Saturday, June 14, 2008

A Heart All Aglow, A Life All Ablaze

by Jake Magee
www.oasisnorthvalley.org

In the establishment of ONV, I’ve been enthralled as of late on the vital connection between a person’s love for lost people and their effectiveness in reaching them. Expanding this to a church, what is the connection between a communities’ passion for reaching her community and her effectiveness in fulfilling that desire? Needless to say, the relationship is massive. I’ll be pleading with our two churches in the ensuring weeks the following position: If we have all the components of a healthy church in place, and yet as a group we have something less than a full-blown passion for lost people, we are fools to believe that we can still be successful. Without arguing that position here, I’d rather offer a positive example of a heart all aglow for the lost: George Whitefield.

George Whitefield, known as the “apostle of the English Empire” was one of the fire brands of the Great Awakening in the 18th century transatlantic revival. Born in Gloucester England in 1714, he died in Newburyport, Massachusetts in 1770. At the age of twenty-one, he converted to Christ and commenced one of the most remarkable evangelistic ministries of the English speaking world.
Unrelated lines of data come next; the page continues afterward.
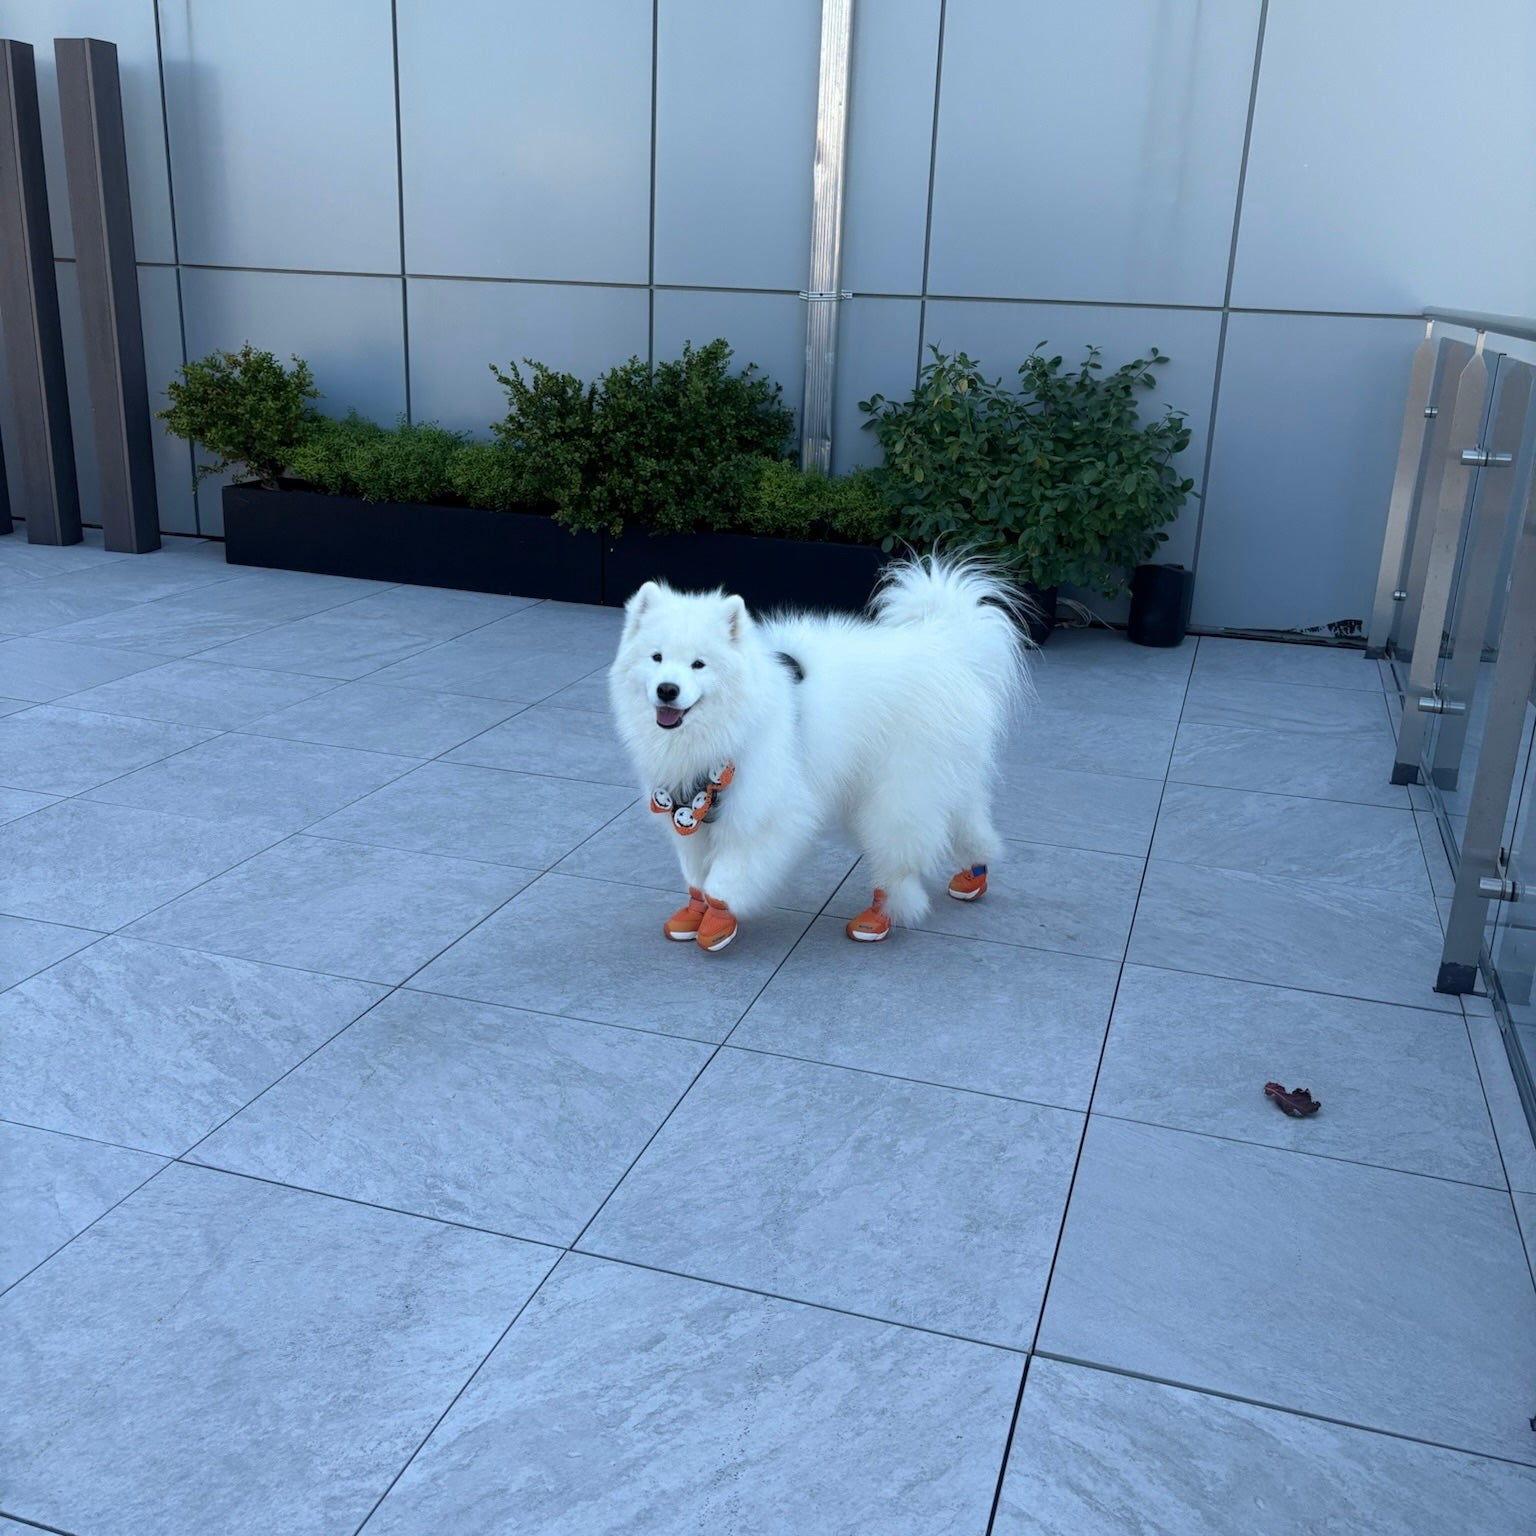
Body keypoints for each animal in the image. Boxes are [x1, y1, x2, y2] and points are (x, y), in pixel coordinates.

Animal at [608, 554, 1031, 952]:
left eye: (699, 664)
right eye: (657, 658)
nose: (667, 690)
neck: (730, 723)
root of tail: (949, 649)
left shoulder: (765, 811)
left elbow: (726, 877)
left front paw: (718, 921)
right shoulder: (689, 811)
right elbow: (695, 875)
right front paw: (693, 914)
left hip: (898, 791)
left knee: (898, 856)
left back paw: (880, 915)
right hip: (935, 780)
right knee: (968, 821)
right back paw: (974, 872)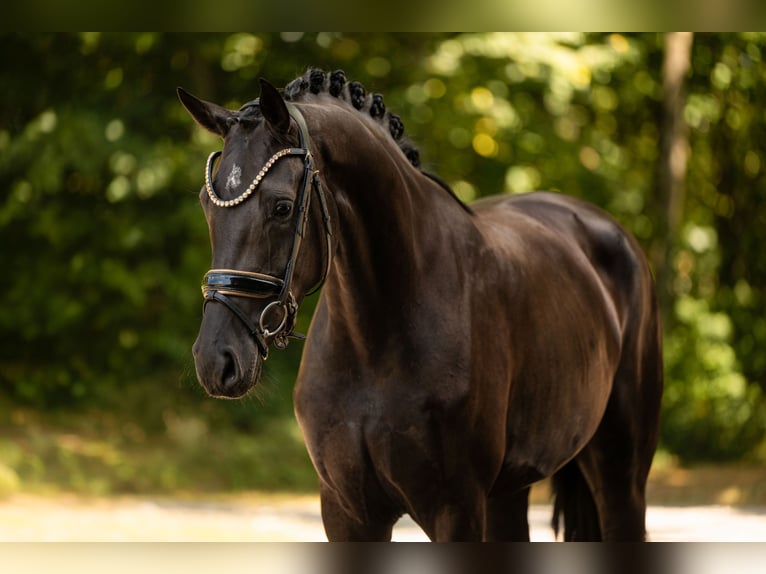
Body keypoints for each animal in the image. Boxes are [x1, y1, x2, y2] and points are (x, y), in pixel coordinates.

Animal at [179, 69, 663, 541]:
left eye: (281, 207)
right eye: (206, 204)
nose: (216, 361)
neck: (377, 340)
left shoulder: (456, 510)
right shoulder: (347, 513)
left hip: (620, 474)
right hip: (509, 492)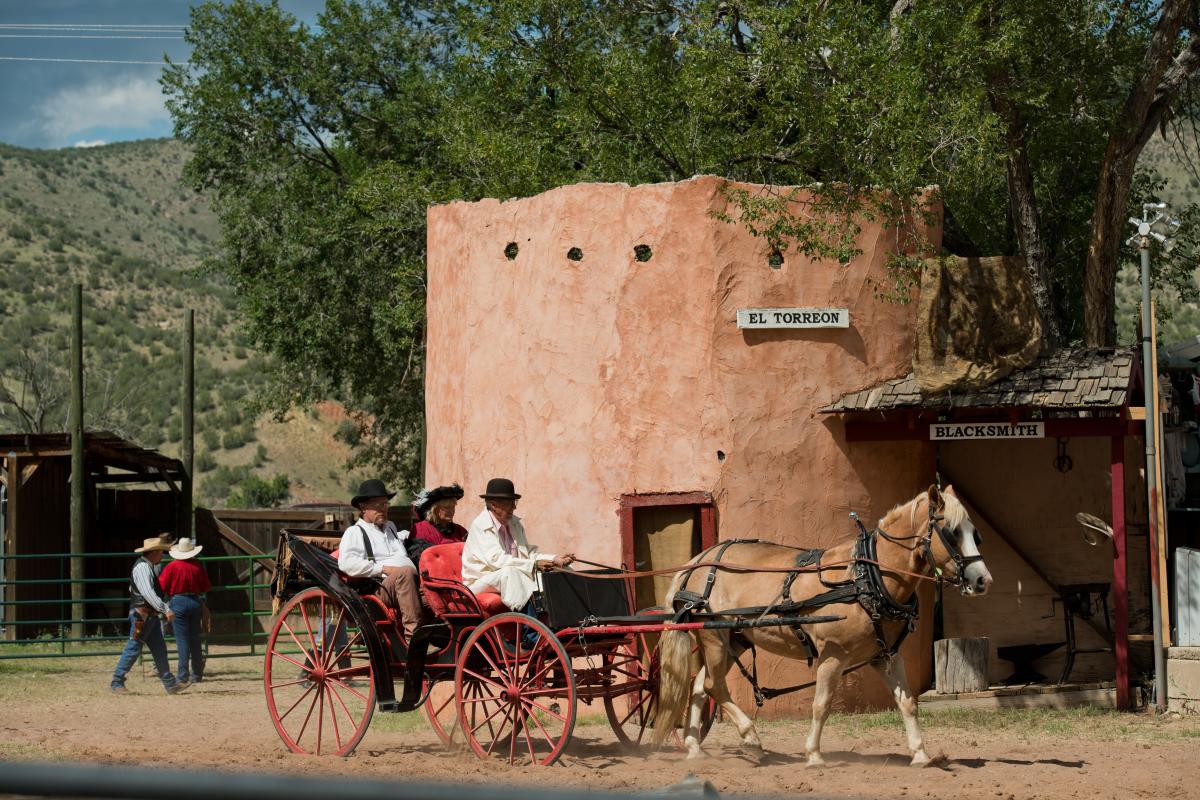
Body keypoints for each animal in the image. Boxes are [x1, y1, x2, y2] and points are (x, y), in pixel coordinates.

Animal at [651, 484, 993, 767]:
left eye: (976, 534)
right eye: (951, 531)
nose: (982, 580)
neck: (867, 579)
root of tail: (700, 561)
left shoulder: (886, 656)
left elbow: (907, 702)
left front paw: (921, 754)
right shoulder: (833, 655)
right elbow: (821, 704)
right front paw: (813, 754)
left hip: (734, 639)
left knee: (700, 686)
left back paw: (695, 746)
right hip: (714, 636)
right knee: (713, 686)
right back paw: (750, 737)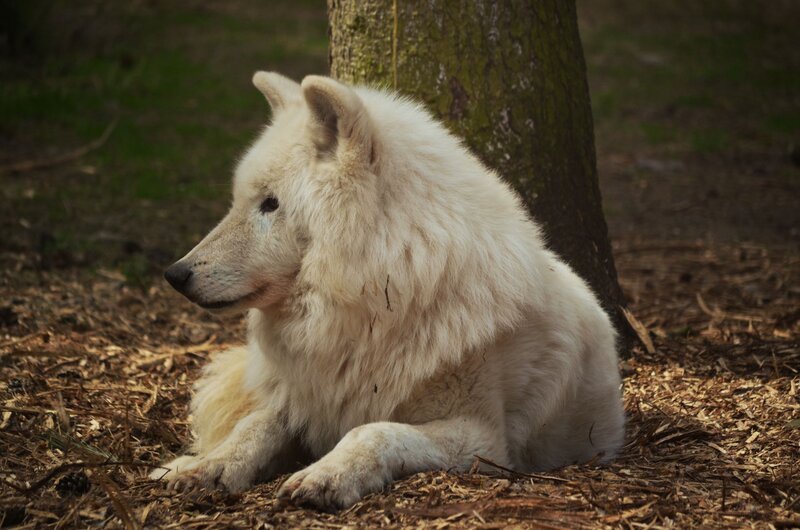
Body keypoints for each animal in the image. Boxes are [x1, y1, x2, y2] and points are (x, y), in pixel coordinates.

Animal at [152, 71, 625, 510]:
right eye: (240, 201)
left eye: (270, 204)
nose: (175, 274)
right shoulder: (306, 398)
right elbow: (255, 425)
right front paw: (207, 465)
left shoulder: (481, 440)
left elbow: (371, 431)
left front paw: (327, 475)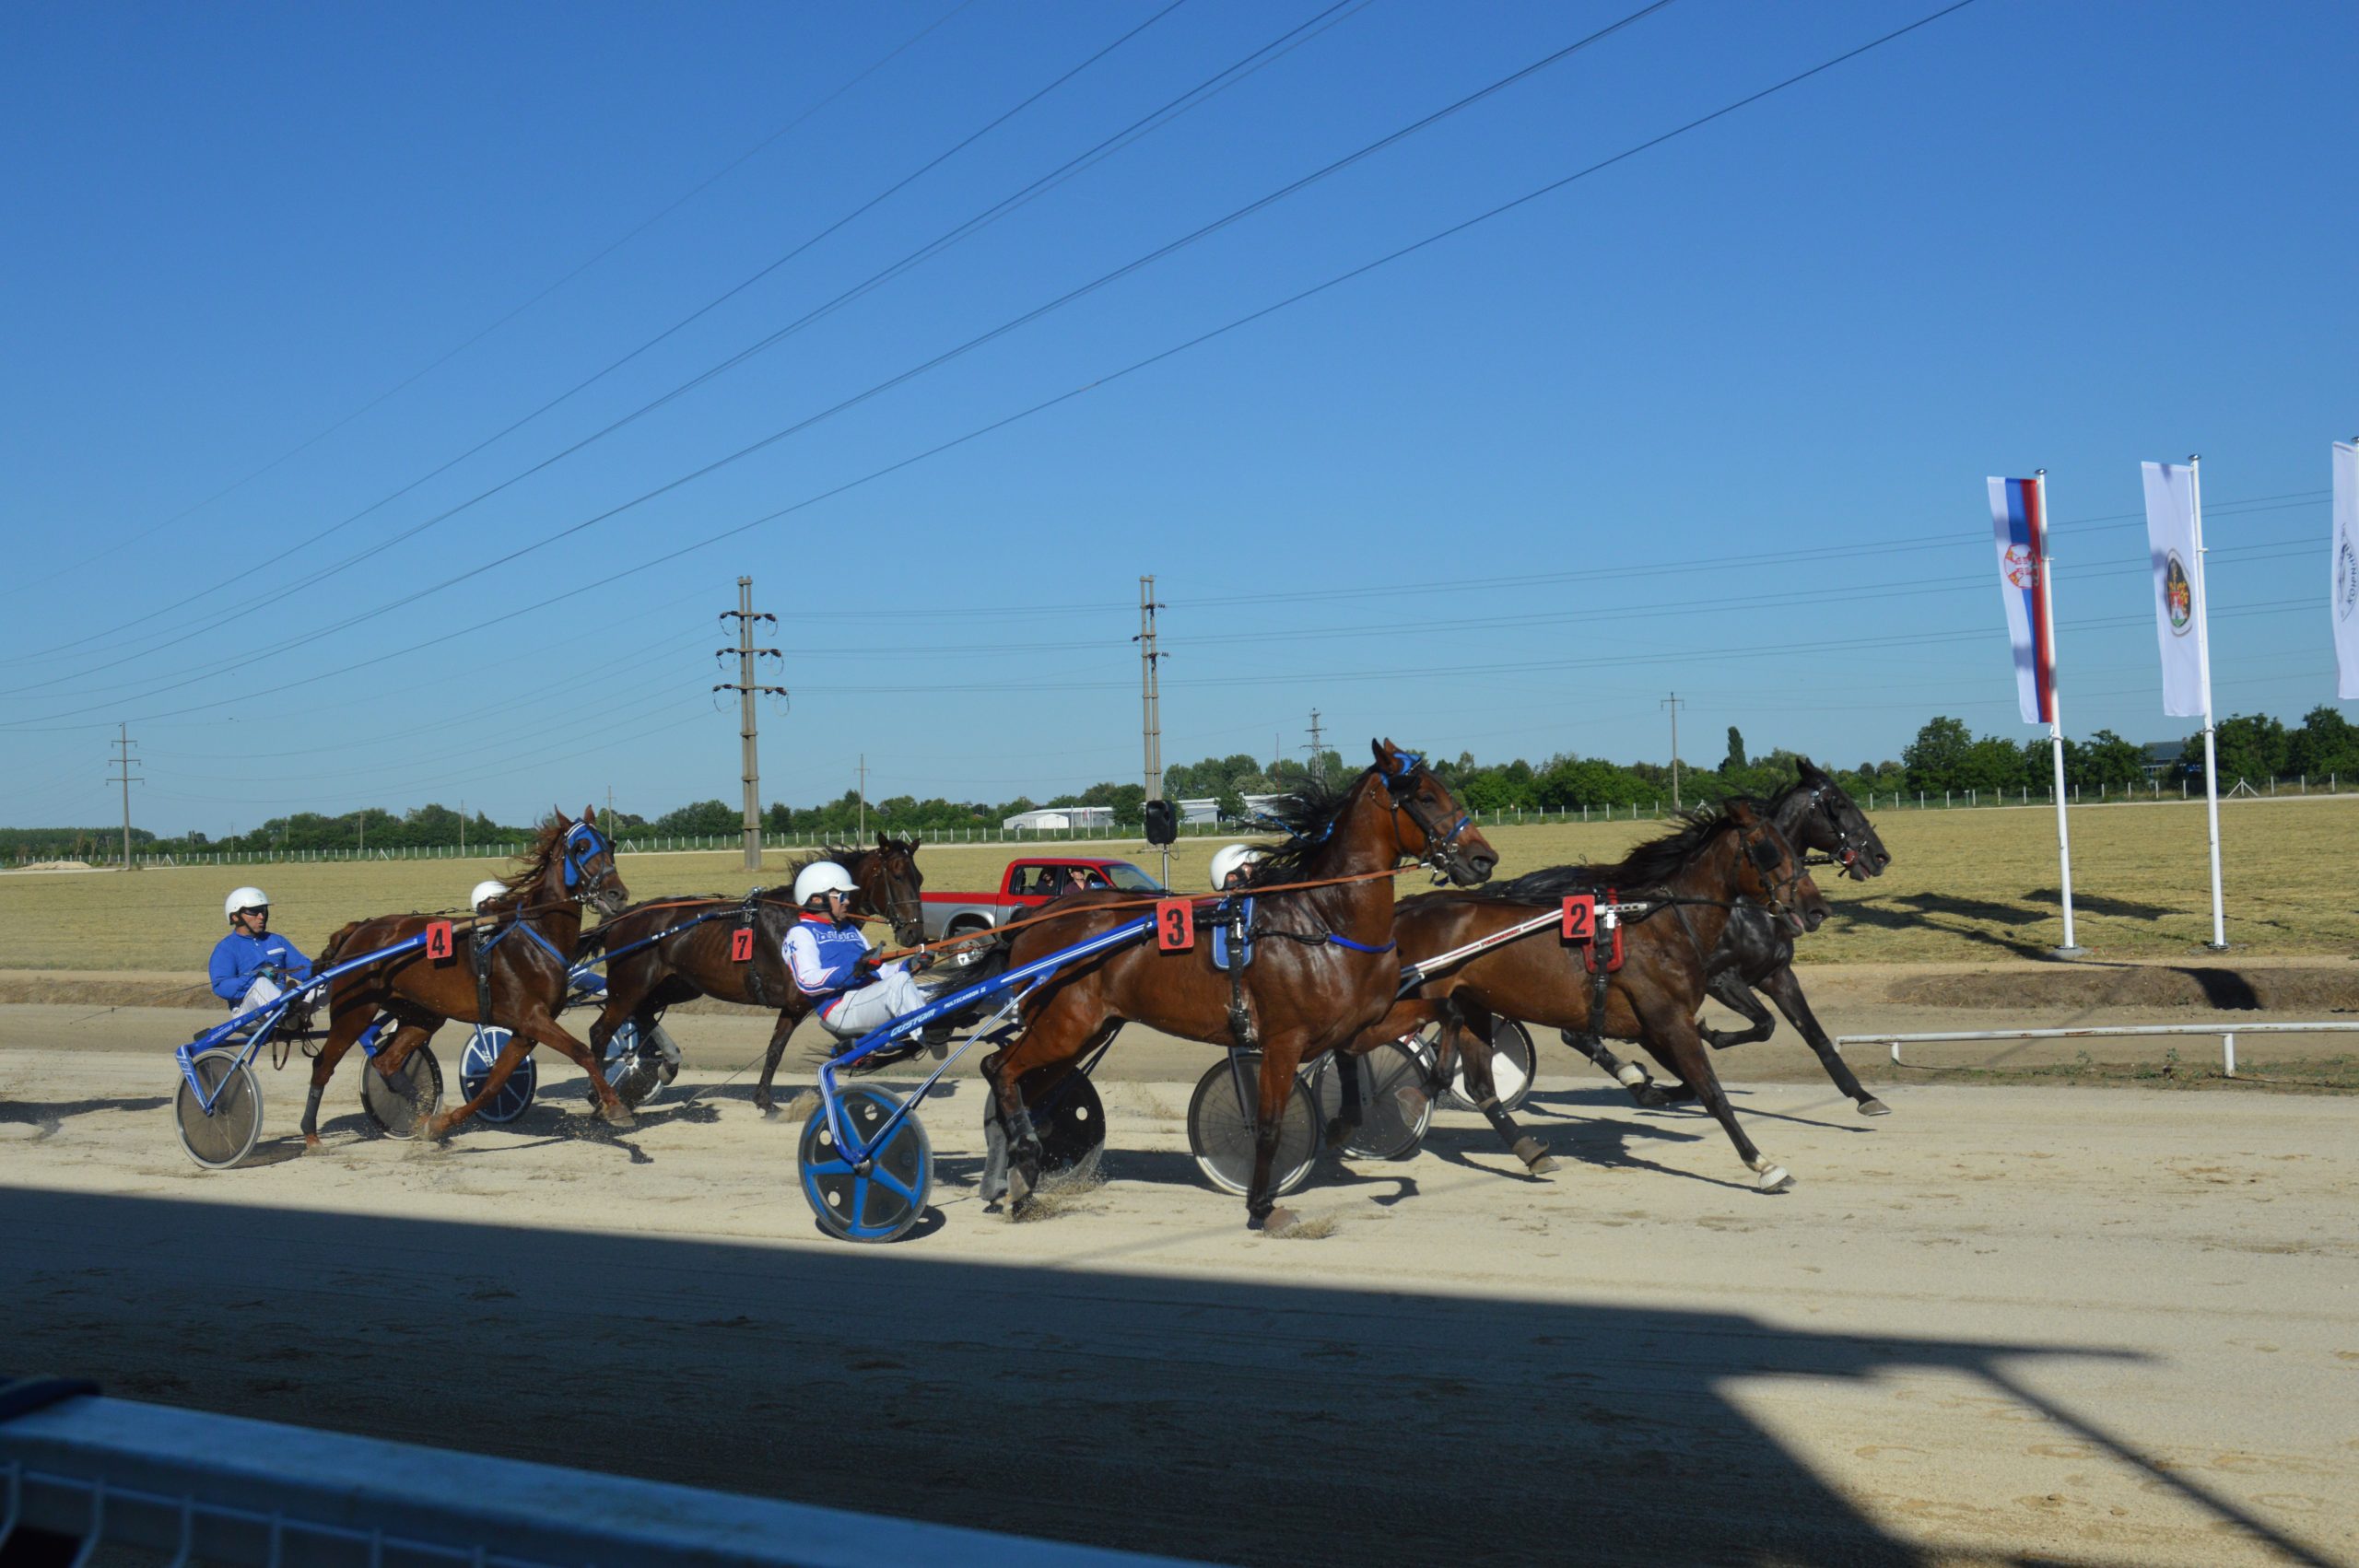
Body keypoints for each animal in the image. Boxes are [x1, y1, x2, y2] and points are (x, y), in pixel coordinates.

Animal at [304, 802, 637, 1145]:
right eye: (581, 847)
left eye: (610, 844)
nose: (616, 894)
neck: (535, 935)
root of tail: (358, 929)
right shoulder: (533, 1017)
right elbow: (583, 1053)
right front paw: (615, 1107)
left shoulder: (526, 1030)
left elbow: (493, 1083)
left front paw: (439, 1125)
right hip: (354, 1012)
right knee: (323, 1064)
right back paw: (311, 1136)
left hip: (423, 1015)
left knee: (386, 1061)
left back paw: (419, 1117)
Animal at [575, 829, 924, 1113]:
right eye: (896, 875)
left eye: (918, 878)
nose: (914, 933)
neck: (803, 914)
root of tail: (622, 918)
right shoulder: (800, 995)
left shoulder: (794, 1005)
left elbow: (775, 1049)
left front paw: (764, 1100)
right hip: (629, 985)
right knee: (601, 1031)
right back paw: (599, 1094)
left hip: (677, 985)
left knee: (645, 1013)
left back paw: (668, 1065)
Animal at [976, 740, 1490, 1225]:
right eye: (1425, 796)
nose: (1484, 858)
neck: (1325, 919)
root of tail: (1033, 920)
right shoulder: (1284, 1040)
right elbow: (1269, 1124)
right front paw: (1261, 1205)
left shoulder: (1361, 1023)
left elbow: (1444, 1015)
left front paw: (1414, 1095)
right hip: (1064, 1025)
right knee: (999, 1069)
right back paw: (1022, 1159)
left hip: (1081, 1033)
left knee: (1017, 1084)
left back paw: (1014, 1179)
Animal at [1378, 802, 1821, 1193]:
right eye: (1769, 848)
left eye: (1792, 845)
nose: (1816, 907)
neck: (1659, 922)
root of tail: (1405, 908)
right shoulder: (1668, 1019)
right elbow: (1712, 1092)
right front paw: (1763, 1165)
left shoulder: (1653, 1023)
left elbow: (1688, 1083)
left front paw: (1647, 1086)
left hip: (1474, 1006)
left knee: (1481, 1085)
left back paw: (1530, 1152)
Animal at [1566, 759, 1896, 1113]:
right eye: (1839, 803)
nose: (1881, 856)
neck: (1745, 906)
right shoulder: (1721, 978)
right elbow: (1764, 1024)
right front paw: (1708, 1035)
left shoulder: (1777, 974)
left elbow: (1814, 1035)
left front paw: (1864, 1096)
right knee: (1578, 1036)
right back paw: (1639, 1080)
“Over the 34 years between his conversion and death in 1770 in Newburyport, Massachusetts, it is calculated that he preached around 18,000 sermons…if one included all of the talks that he gave, he probably spoke about a thousand times a year during his ministry…his sermons were delivered to massive congregations that numbered 10,000 to 20,000 or so.”
During these thirty-four years, Whitefield preached all throughout England, visited Ireland twice and journeyed to Scotland fourteen times. He crossed the Atlantic thirteen times, as well as spending eleven weeks in Bermuda. He preached in virtually every major town on the eastern seaboard of America (all when traveling 20 miles from home was a serious challenge). He’d preach “in fields and foundries, in ships, cemeteries, and pubs, atop horses and even a hangman’s scaffold, from stone walls and balconies, stair cases and windmills.”

He seized every opportunity to share Christ.
“God forbid that I should travel with anybody a quarter of an hour without speaking of Christ to them.”
Millions heard the gospel through his itinerant ministry.

What was the great source of his missional prowess and productivity? What can Whitefield teach us? Though he is dead, what would is he speaking to us?

Robert Philips, mid-nineteenth century biography of Whitefield, answers:

“the grand secret of Whitefield’s power was…his devotional spirit.”
Sarah Edwards similarly observed,

“He speaks from a heart all aglow with love.”
Looking back on his earlier years, Whitefield himself speaks of the source of his power:

“My food and drink was praising God and a fire was kindled in my soul and I was clothed with power…and could have spoken to the King.”
On his third preaching tour, he prayed

“Oh that I was a flame of pure and Holy Fire, and had a thousand lives to spend in the dear redeemer’s service.”
What was the great source of his missional prowess and productivity? His life was ablaze because his heart was aglow. What can Whitefield teach us? Though he is dead, what would he speak to us? Do everything to cultivate rich and radical affections for God and our neighbors, and watch your life blaze for his glory.

“14 For the love of Christ controls us, having concluded this, that one died for all, therefore all died; 15 and He died for all, so that they who live might no longer live for themselves, but for Him who died and rose again on their behalf. 16 Therefore from now on we recognize no one according to the flesh” ( 2 Corinthians 5:14-16).